Em uma operação antes do amanhecer em 9 de janeiro de 2026, forças dos EUA embarcaram e apreenderam o petroleiro motor Olina no mar do Caribe sem incidentes, disse o Comando Sul dos EUA. A secretária de Segurança Interna Kristi Noem disse que a Guarda Costeira dos EUA executou o embarque e a apreensão em águas internacionais a leste do mar do Caribe, descrevendo o navio como outro petroleiro da «frota fantasma» suspeito de carregar petróleo embargado que havia saído da Venezuela em uma tentativa de evadir forças dos EUA. Noem, que postou vídeo da operação no X, disse: «Os criminosos do mundo estão avisados.» O Comando Sul dos EUA disse que a operação envolveu fuzileiros navais e marinheiros da Joint Task Force Southern Spear que decolaram do USS Gerald R. Ford, atuando em apoio ao Departamento de Segurança Interna. O Comando Sul também disse que a interdição foi apoiada pelo grupo de prontidão anfíbia da Marinha dos EUA, nomeando o USS Iwo Jima, USS San Antonio e USS Fort Lauderdale, e incluiu a mensagem: «Não há refúgio seguro para criminosos.» Noem disse que a interdição foi realizada por meio de um esforço interinstitucional envolvendo o Departamento de Estado, o Departamento de Guerra e o Departamento de Segurança Interna. Ela também disse que o navio havia sido sancionado anteriormente por transportar petróleo russo e era anteriormente conhecido como Minerva M. O relatório do Daily Wire também disse que a interdição seguiu outras ações contra petroleiros no início da semana, incluindo a apreensão de um navio que identificou como Marinera, descrito como arborizando bandeira russa após contornar o bloqueio, e um segundo petroleiro, Bella 1, descrito no relatório como tendo sido visado por supostos envios de petróleo ao Irã. Os detalhes e nomes em torno dessas apreensões anteriores foram relatados de forma inconsistente em outras coberturas e não puderam ser verificados independentemente apenas com base na conta do Daily Wire. Noem disse que os Estados Unidos continuariam perseguindo redes de transporte que evadem sanções, acrescentando: «As frotas fantasma não escaparão da justiça. Elas não se esconderão sob falsas alegações de nacionalidade.»

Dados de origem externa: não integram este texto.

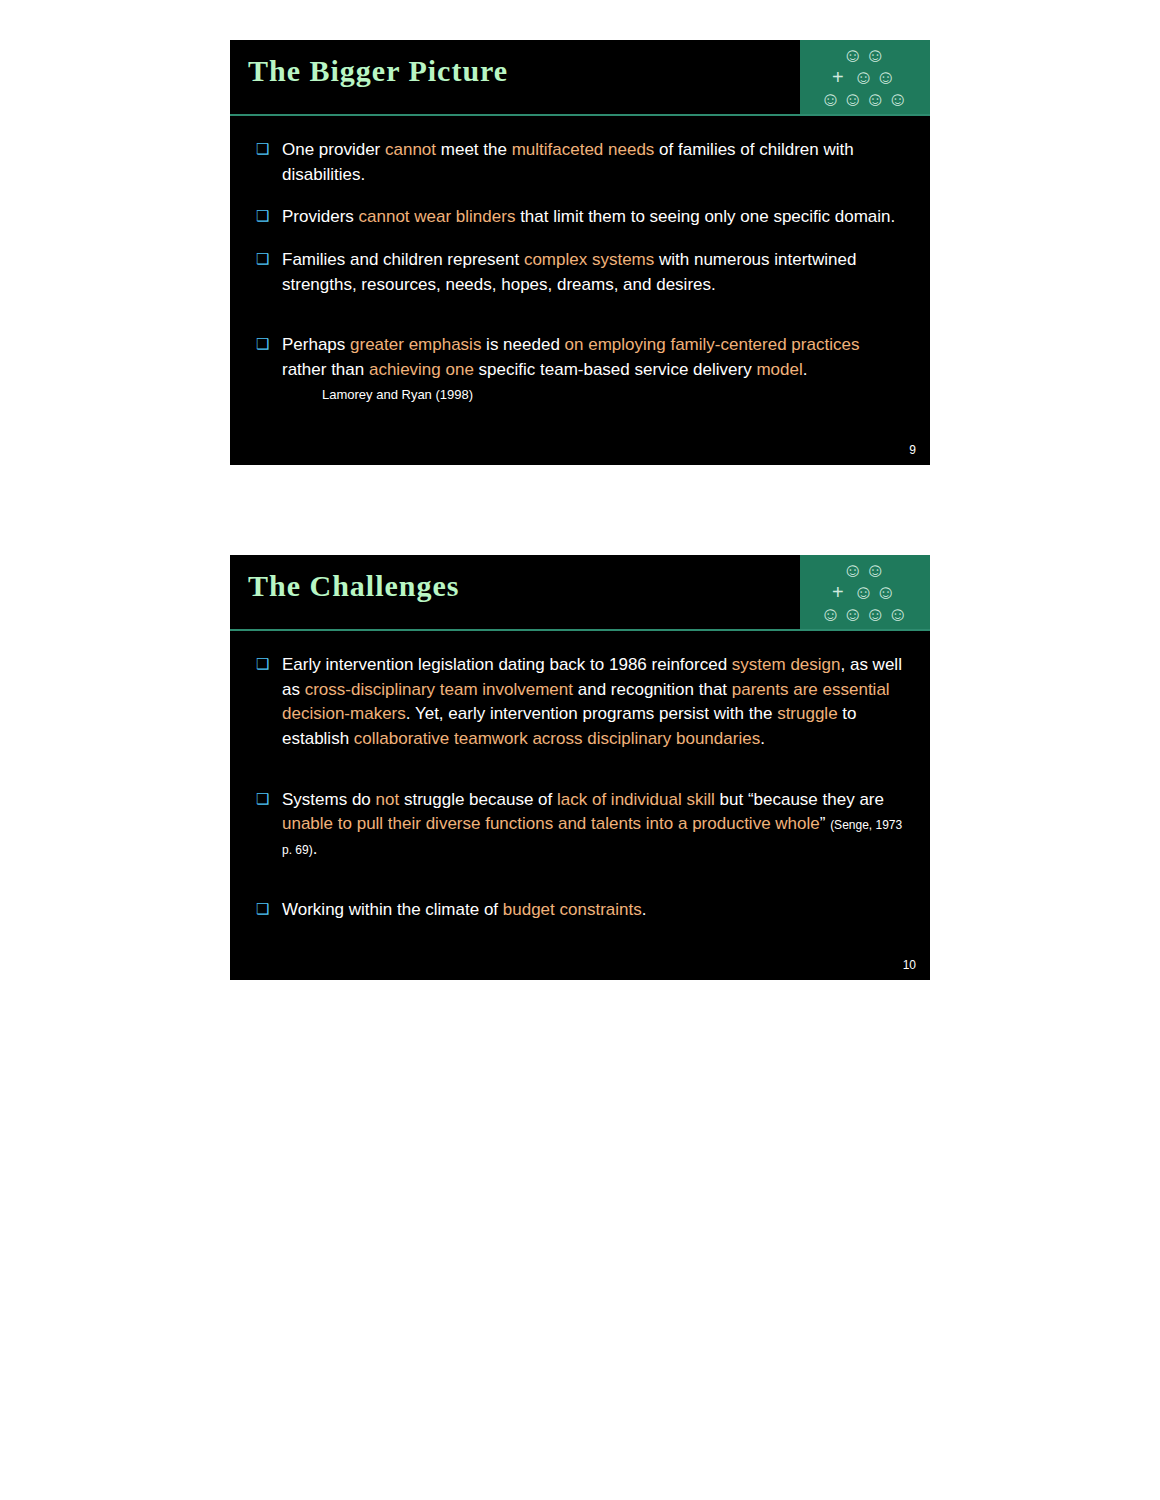The Bigger Picture
☺☺ + ☺☺ ☺☺☺☺
One provider cannot meet the multifaceted needs of families of children with disabilities.
Providers cannot wear blinders that limit them to seeing only one specific domain.
Families and children represent complex systems with numerous intertwined strengths, resources, needs, hopes, dreams, and desires.
Perhaps greater emphasis is needed on employing family-centered practices rather than achieving one specific team-based service delivery model. Lamorey and Ryan (1998)
9
The Challenges
☺☺ + ☺☺ ☺☺☺☺
Early intervention legislation dating back to 1986 reinforced system design, as well as cross-disciplinary team involvement and recognition that parents are essential decision-makers. Yet, early intervention programs persist with the struggle to establish collaborative teamwork across disciplinary boundaries.
Systems do not struggle because of lack of individual skill but “because they are unable to pull their diverse functions and talents into a productive whole” (Senge, 1973 p. 69).
Working within the climate of budget constraints.
10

O que as pessoas estão dizendo

Discussões no X elogiam predominantemente o embarque e apreensão do petroleiro Olina pela Guarda Costeira dos EUA como uma aplicação bem-sucedida de sanções à frota fantasma da Venezuela, destacando coordenação interinstitucional e domínio marítimo dos EUA. Postagens de alto engajamento de autoridades como a secretária do DHS Noem e USCG enfatizam cortar o financiamento ilícito para narcoterrorismo. Compartilhamentos de notícias neutros relatam como a quinta operação desse tipo. Vozes céticas, incluindo contas pró-Rússia, criticam como pirataria ou apreensão ilegal de petroleiros.